Closed fire-eggs closed 6 years ago
GEDCOM.Net has a good concept. Tags, Names, Surnames, PlaceNames and idents are stored in a local utility class called IndexedKeyCollection. I.e. when a tag is encountered, the Tag collection is searched; if found, a reference to the string in the collection is returned. If not found, the 'new' tag is added to the collection.
This (should?) mean all usages of a given tag are a reference to the single string instance in the collection, instead of separate copies. I need to verify this.
For YAGP, I think a Dictionary<char[], string> would work. At the GEDSplitter level, the components of the input line (tag and ident) are char[]. It would also be possible to initialize the tag collection with the standard/most-common tags.
One opportunity which Gedcom.Net appears to miss is tracking duplicate Soundex strings. The same name/surname/placename would have the same Soundex. As YAGP doesn't provide Soundex (yet), this is not an immediate item.
Concern: how thread-safe is the standard Dictionary?
Addressed via commit 9f3236d28227b2c9f79e825163f0dfa8ab1cdccf
dotMemory profiling found repeated tag strings consuming memory.

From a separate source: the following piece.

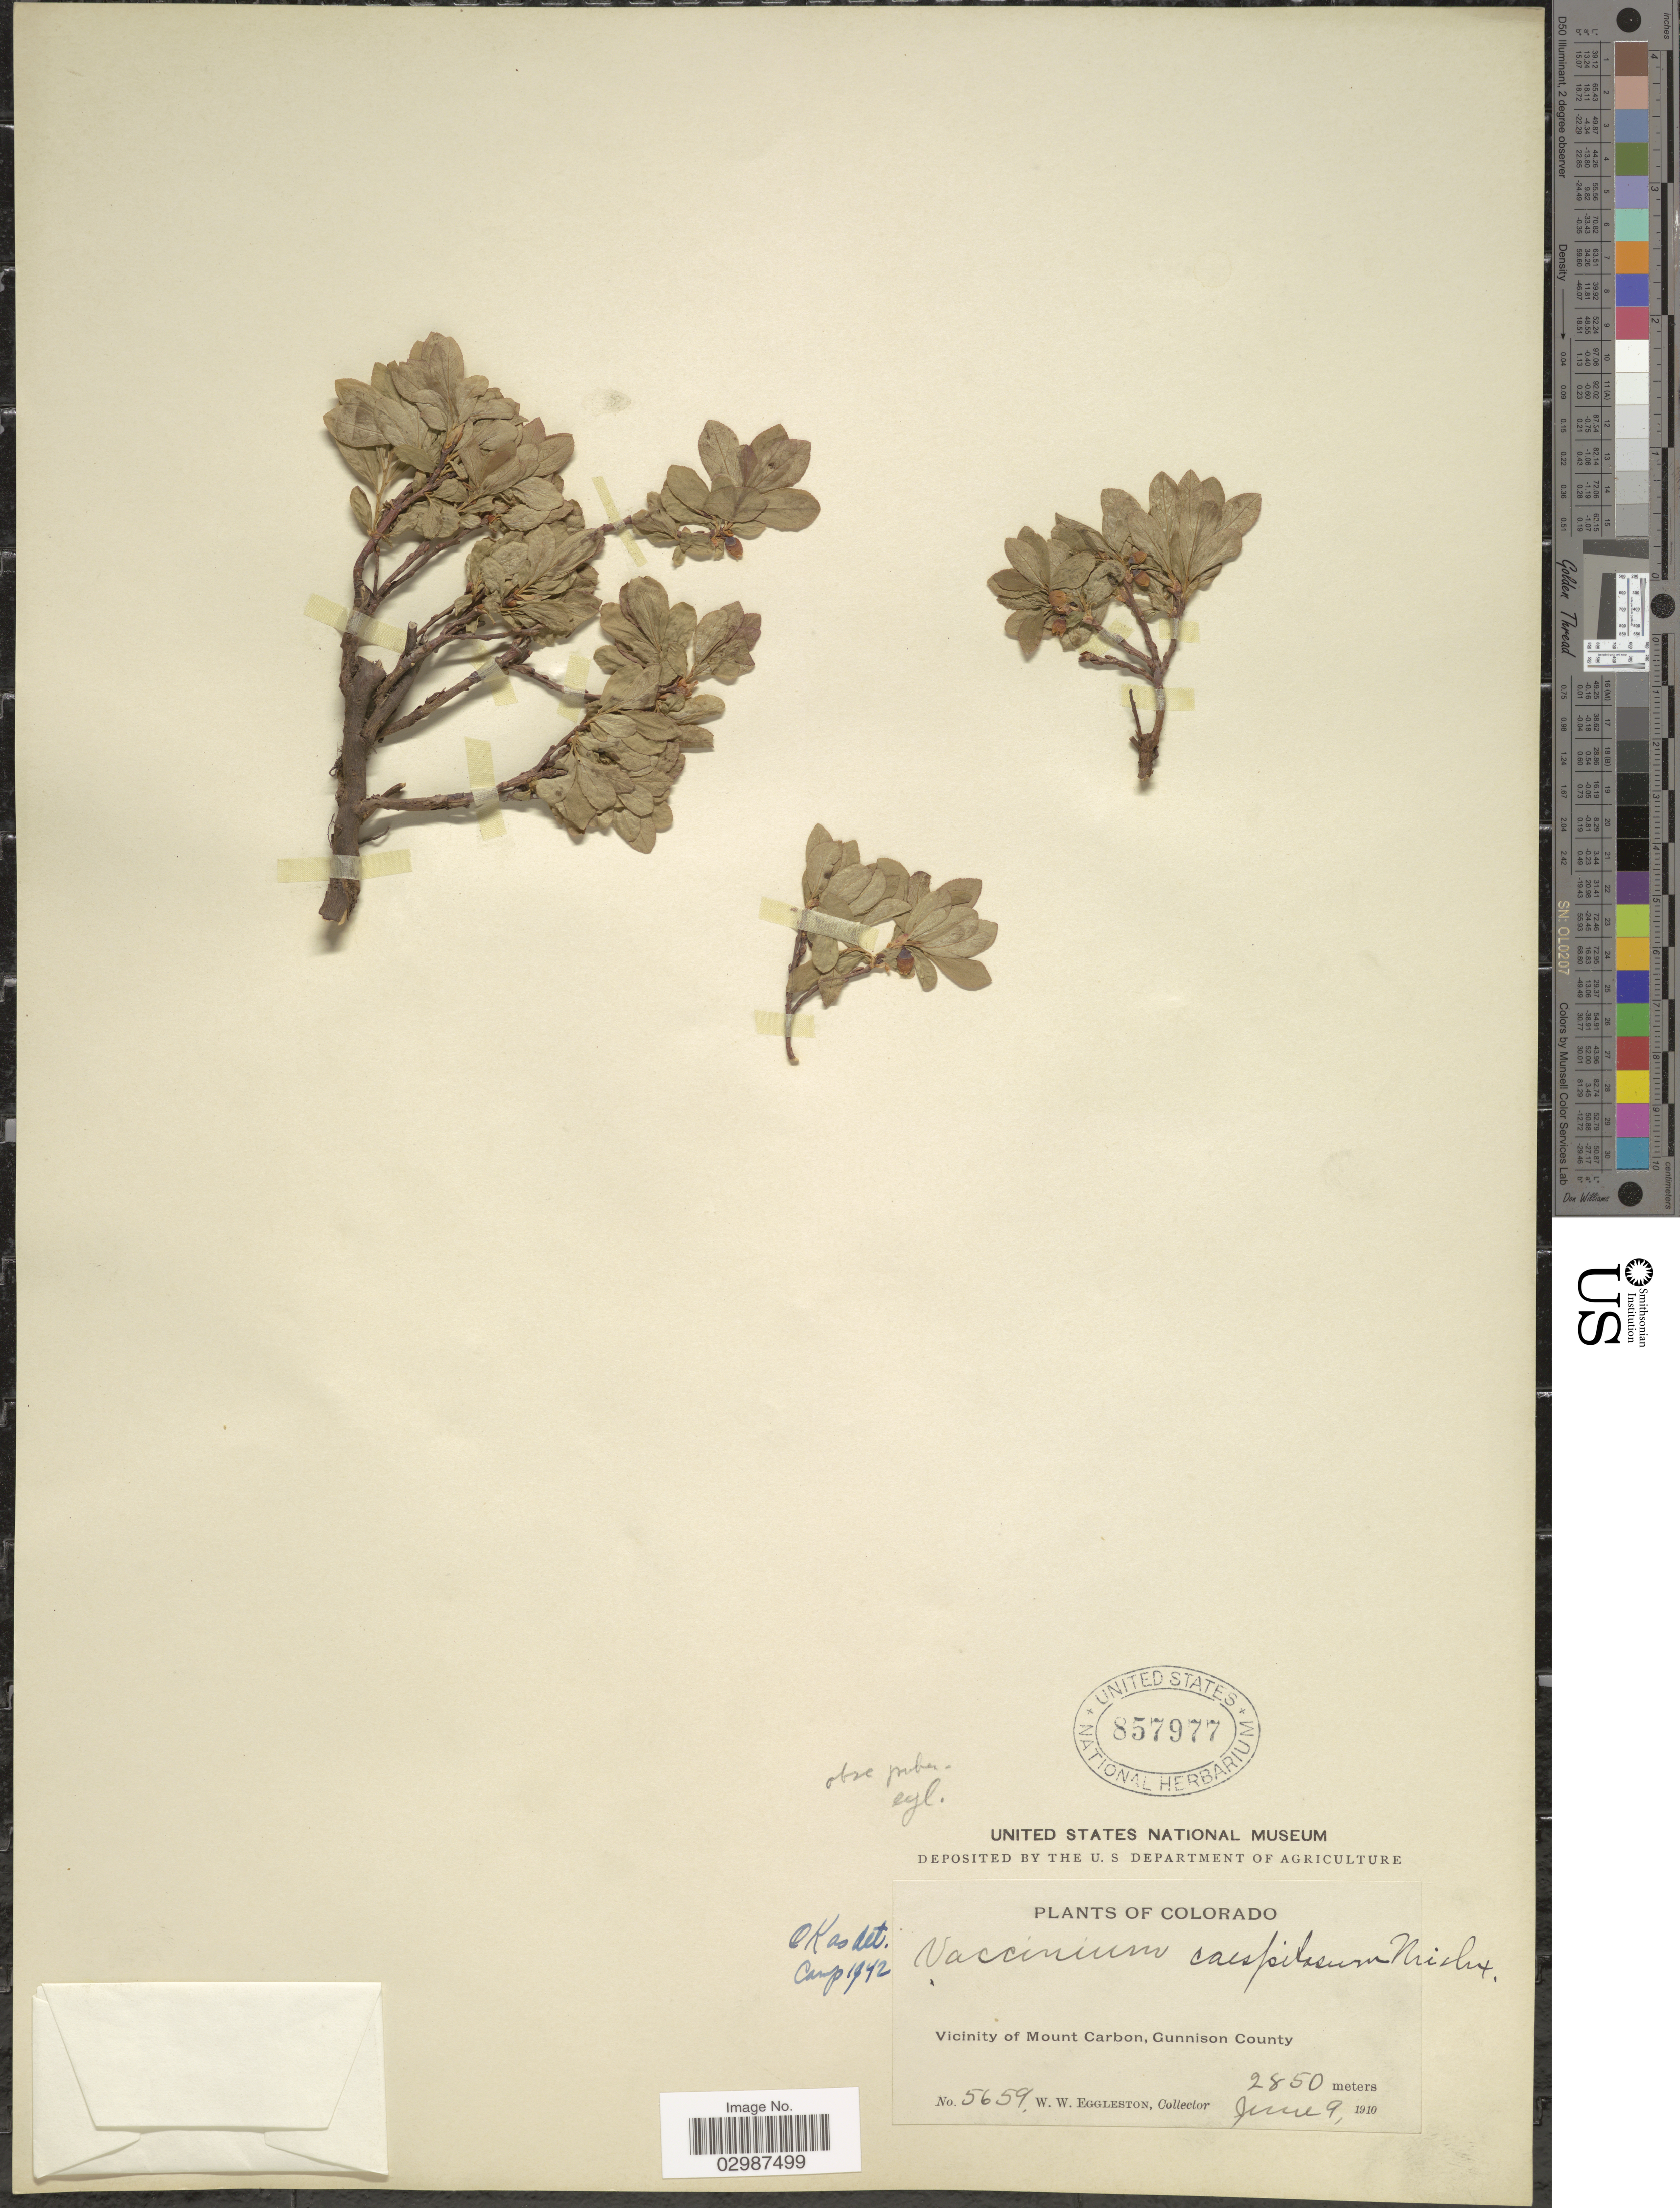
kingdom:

For one file (TomsTreePriv.ged?): 15.15M wasted - 683,131 objects SURN, _UID, GIVN, FAMS, FAMC, BIRT, DEAT
Investigate replacing all tags with a single array of strings and having each class containing a tag to store only an index into that array. Will an int (word? byte?) take less memory in a class instance?
NOTE: GEDSplitter.Tag should be reworked to return a TagIndex from a char[]. Need to avoid converting the existing char[] to a string then doing a dictionary lookup or something: this is a candidate for a Trie?